Associate Tutors in Limbo


The following article was recently published in the badger:


Associate Tutors face the summer with uncertainty. In January the university added ATs to the new Higher Education Framework Agreement. This new payment structure resulted in pay cuts for many ATs in HUMS and SOCCUL. In a move which appears to discredit management claims that the cuts were an unforeseen consequence of the implementation of the Framework Agreement, the university has moved to prevent Tutors appealing against the decision. In February the university suspended its own appeals procedure, pending, it was claimed, a review of the pay settlement. To the best of Tutors’ knowledge the review group has yet to be constituted, there is no deadline for a report, and there is no information as to whether ATs will be represented on the group. While the university has promised to make up for Tutors’ loss of earnings for this academic year, ATs face uncertainty about October. Now, as teaching arrangements for next year are being put in place, ATs face the prospect of having to accept or reject teaching without knowing either at what rate they will be paid, or what the university considers the job to amount to.

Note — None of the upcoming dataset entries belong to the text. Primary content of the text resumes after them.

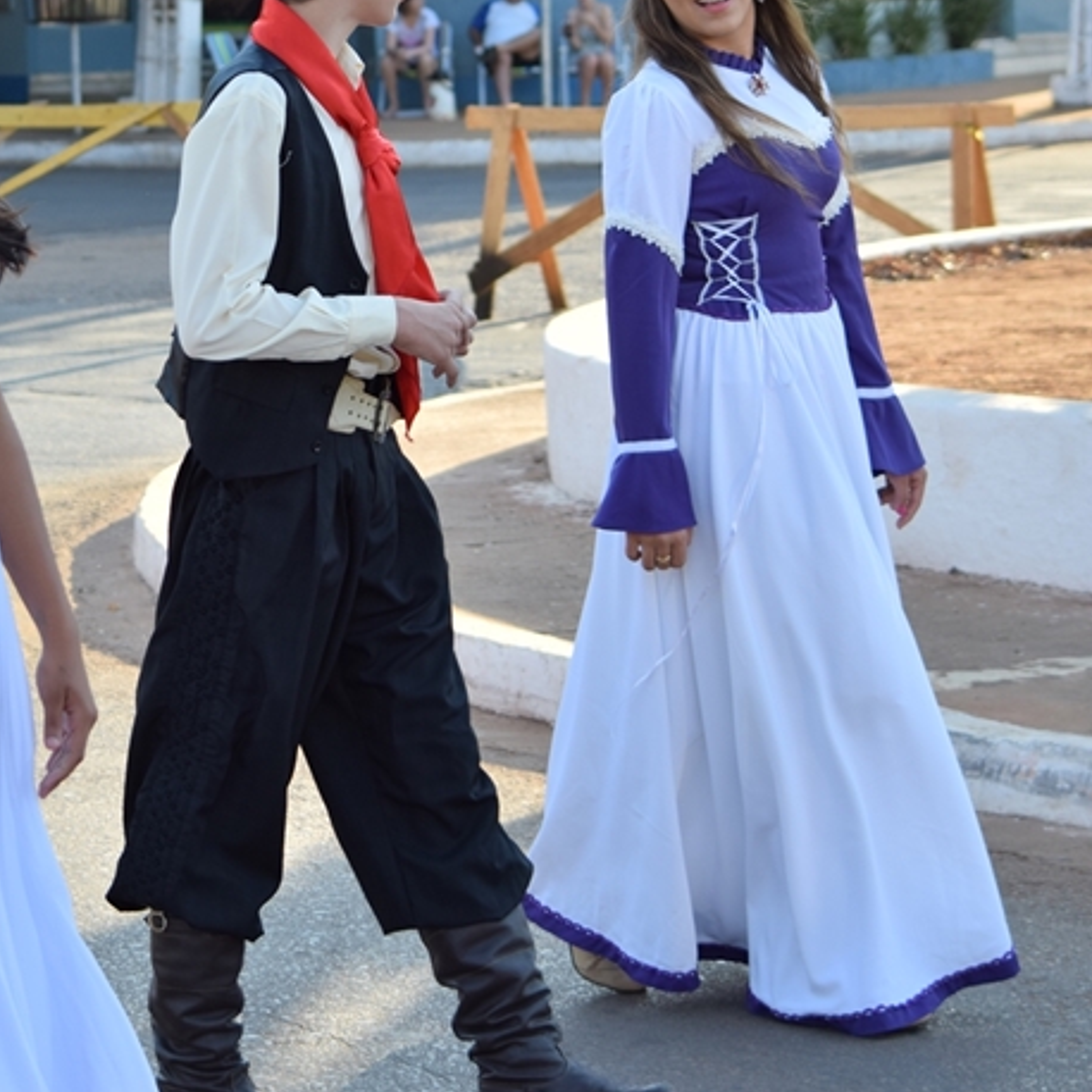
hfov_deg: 12.6
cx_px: 305
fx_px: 4919
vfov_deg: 12.7
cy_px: 384
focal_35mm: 138
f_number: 4.5
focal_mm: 55
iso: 100
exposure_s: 1/200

Associate Tutors work on casual basis, with no long-term job security. As the university drags it heels on this issue, the cut in pay for these already poorly paid members of staff looks increasingly like a cynical attack on an exposed group. HUMS and SOCCUL Associate Tutors are calling for the university either to immediately re-open the appeals procedure or to rapidly and transparently conduct a review, so that Tutors are able to make informed judgements about their future. This review should report before the end of the summer term.

ATs pay concerns are twofold. First, the university has changed the way it calculates seminar and office hour rates (multipliers) resulting in a cut in the rate paid for office hours and lecture attendance of £4.63/hour. For many Tutors the marginal (£1.71) increase in the seminar rate fails to offset this cut (neither will the marginal increase in holiday pay).

Second, the majority of ATs in SOCCUL and HUMS have been added to the university’s new pay scale on Grade 5. Tutors consider this grade an insult. According to the criteria for Grade 5, Associate Tutors deliver schemes of work that are developed by faculty, do not develop teaching materials themselves, and have no impact on course development. Students will know that this is a nonsense. ATs spend, and are expected to spend a great deal of time developing handouts, exercises, and researching appropriate audio-visual material, as well as contributing to the development of course programmes.

The university’s grading assumes that associate tutors are handed seminar packs brimming with tasks exercises, questions and handouts by members of faculty. But as both faculty and ATs know this simply doesn’t happen. The successful functioning of undergraduate teaching in HUMS and SOCCUL depends on the good will of ATs, in particular on their willingness to work for far more hours than they are actually paid in order to deliver stimulating seminars. This good will has been thrown back in the Tutors’ faces.

Increasing numbers of departments across the two schools are expressing their support for the Associate Tutors. The majority of faculty members know how much hard work this casualised workforce does for the university and are being supportive of their junior colleagues. Tutors call on all departments that have not done so already to come out and state clearly their support for their ATs.

If with this grading and pay cut the university is signalling a desire to move to seminars-by-numbers, it should come out and say explicitly to students that their education is to be systematically dumbed down. They should make clear to members of faculty that from October they will be expected to spend hours of additional time preparing comprehensive schemes of work.

University management need to stop dragging their feet and try and restore some of the ground they’ve lost. If they want teaching at Sussex conducted by a demeaned, disillusioned and poorly paid workforce, then they simply need to hold their course. Students and Tutors alike will in the end vote with their feet – and they will be right to do so.